We gain the impression that the current competitive price of nappa skins will be rewarded with a corresponding rise in the demand for this type of material and its related finished leathers next season. We also expect that by mid-summer, interest in good quality sheepskins will be improved. For the moment however these types of skins remain difficult to shift.
In term of the wider marketplace, we predict that margins will continue to be squeezed and that raw material should become cheaper by 5% to 10%.
By any yardstick, we are in a classical situation for the time of year, with leather producers finalising their existing contracts while engaging in feverish activity to gauge what likely levels of customer demand – and therefore their prices – will be during the second half of the year. As we have mentioned in previous issues of Market Intelligence, the fact that retailers are unwilling to raise their prices means suppliers are constantly having to find new ways of compensating for raw material or production cost increases. Of the 15-30 % rise in raw material prices seen over the last season, at least half will need to be passed on in the price of the finished leather. It can not be assumed that further increases will be absorbed in the same way - either by the tanners or the leather goods/footwear producers. There are simply no more gains they can make in terms of improved productivity or reduced costs to make this a possibility.

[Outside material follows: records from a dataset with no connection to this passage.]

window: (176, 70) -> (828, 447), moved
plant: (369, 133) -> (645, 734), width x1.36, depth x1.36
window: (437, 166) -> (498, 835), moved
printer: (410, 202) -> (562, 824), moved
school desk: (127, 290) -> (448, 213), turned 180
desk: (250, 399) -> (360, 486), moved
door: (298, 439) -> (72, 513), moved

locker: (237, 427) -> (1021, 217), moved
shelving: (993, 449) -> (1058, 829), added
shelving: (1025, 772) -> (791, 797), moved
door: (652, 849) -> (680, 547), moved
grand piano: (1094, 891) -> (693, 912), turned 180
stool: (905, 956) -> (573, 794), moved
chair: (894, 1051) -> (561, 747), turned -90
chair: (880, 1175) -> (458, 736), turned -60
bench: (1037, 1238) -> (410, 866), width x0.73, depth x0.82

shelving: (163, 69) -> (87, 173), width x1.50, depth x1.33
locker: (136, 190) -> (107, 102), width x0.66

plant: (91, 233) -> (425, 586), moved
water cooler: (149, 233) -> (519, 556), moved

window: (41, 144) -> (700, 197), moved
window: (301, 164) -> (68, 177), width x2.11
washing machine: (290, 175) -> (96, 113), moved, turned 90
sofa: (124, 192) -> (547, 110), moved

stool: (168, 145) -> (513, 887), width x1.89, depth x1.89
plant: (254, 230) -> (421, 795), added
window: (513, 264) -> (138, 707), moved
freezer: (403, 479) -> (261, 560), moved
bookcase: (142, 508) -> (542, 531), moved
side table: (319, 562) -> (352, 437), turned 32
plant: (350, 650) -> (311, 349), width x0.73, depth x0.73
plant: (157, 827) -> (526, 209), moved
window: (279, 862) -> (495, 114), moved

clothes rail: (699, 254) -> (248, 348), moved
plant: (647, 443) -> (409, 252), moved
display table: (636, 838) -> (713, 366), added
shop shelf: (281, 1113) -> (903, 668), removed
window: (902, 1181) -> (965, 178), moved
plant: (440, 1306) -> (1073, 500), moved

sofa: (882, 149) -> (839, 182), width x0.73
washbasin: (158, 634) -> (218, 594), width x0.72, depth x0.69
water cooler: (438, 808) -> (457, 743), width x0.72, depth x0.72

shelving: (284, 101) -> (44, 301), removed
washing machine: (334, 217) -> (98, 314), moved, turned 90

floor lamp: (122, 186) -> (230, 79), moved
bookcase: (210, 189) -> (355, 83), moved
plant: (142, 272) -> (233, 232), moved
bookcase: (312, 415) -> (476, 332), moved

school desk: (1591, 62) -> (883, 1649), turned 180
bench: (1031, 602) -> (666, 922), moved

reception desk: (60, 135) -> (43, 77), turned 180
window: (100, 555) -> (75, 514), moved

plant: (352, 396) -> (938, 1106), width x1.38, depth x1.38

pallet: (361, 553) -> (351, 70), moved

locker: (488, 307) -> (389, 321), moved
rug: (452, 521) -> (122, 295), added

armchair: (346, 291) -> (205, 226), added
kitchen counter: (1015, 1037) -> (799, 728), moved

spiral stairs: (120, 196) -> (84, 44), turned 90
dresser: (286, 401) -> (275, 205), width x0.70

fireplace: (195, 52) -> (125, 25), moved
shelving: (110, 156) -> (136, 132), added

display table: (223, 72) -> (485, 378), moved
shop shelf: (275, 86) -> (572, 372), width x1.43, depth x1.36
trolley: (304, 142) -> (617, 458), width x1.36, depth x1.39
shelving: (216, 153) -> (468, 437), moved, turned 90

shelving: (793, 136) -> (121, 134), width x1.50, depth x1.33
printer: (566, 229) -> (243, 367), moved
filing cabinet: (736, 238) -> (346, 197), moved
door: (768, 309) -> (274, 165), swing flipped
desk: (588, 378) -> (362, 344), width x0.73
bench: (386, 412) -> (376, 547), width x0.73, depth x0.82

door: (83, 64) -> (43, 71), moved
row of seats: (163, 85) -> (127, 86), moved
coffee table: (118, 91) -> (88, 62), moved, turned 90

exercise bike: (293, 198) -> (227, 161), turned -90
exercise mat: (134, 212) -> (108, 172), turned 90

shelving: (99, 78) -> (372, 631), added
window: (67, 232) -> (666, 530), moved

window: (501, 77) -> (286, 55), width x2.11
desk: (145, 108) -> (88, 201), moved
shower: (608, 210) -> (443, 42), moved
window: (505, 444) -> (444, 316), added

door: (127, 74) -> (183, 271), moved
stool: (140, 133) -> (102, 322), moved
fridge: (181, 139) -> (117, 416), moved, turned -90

Indeed, what we are hearing from all over is that the chance of increases of leather prices for the time being are very limited. Therefore, tanners can be expected to try to resolve the problem by developing new articles of similar quality, using less expensive and more mainstream raw materials. Since we are only at the beginning of negotiations and so far only very few- if any- decisions have been taken, no prediction about the success of this policy can be made. A big problem for any tanner - if not the biggest problem of all - is knowing what the starting point for next season will be.
Having said this - and remembering that many tanners do not operate at, or even near, a sufficient margin - one can easily see how tricky the situation is. In the final analysis, we have to consider two potential scenarios for the second half of the year, neither of which is particularly positive for the leather manufacturer.
That the world economy will continue to recover.
As a result, leather business will continue to be good and tanners will balance their need to fill production with sharply calculated prices. Continuing strong demand for raw material prices will keep average price levels high.
That the world economy will stagnate, or recovery will be slower than predicted.
In this case, demand for consumer goods worldwide will slow during the second half. Tanners will not secure enough leather orders or face problems in satisfying the orders they have. The only relief to the situation will be a consequent fall in raw material prices.
Though much less likely, there is a third scenario. And without trying to raise our readers’ expectations too highly, here it is:
That world consumer demand will rise and leather orders arrive in large volume.
World slaughter levels increase significantly during the second half of the year with concurrent moderately declining raw material prices. As a consequence, the pressure is kept off leather prices and tanners’ margins widen to very profitable levels.
Let’s hope the dream becomes a reality. Whichever way it goes, you’ll here about it here first in Market Intelligence.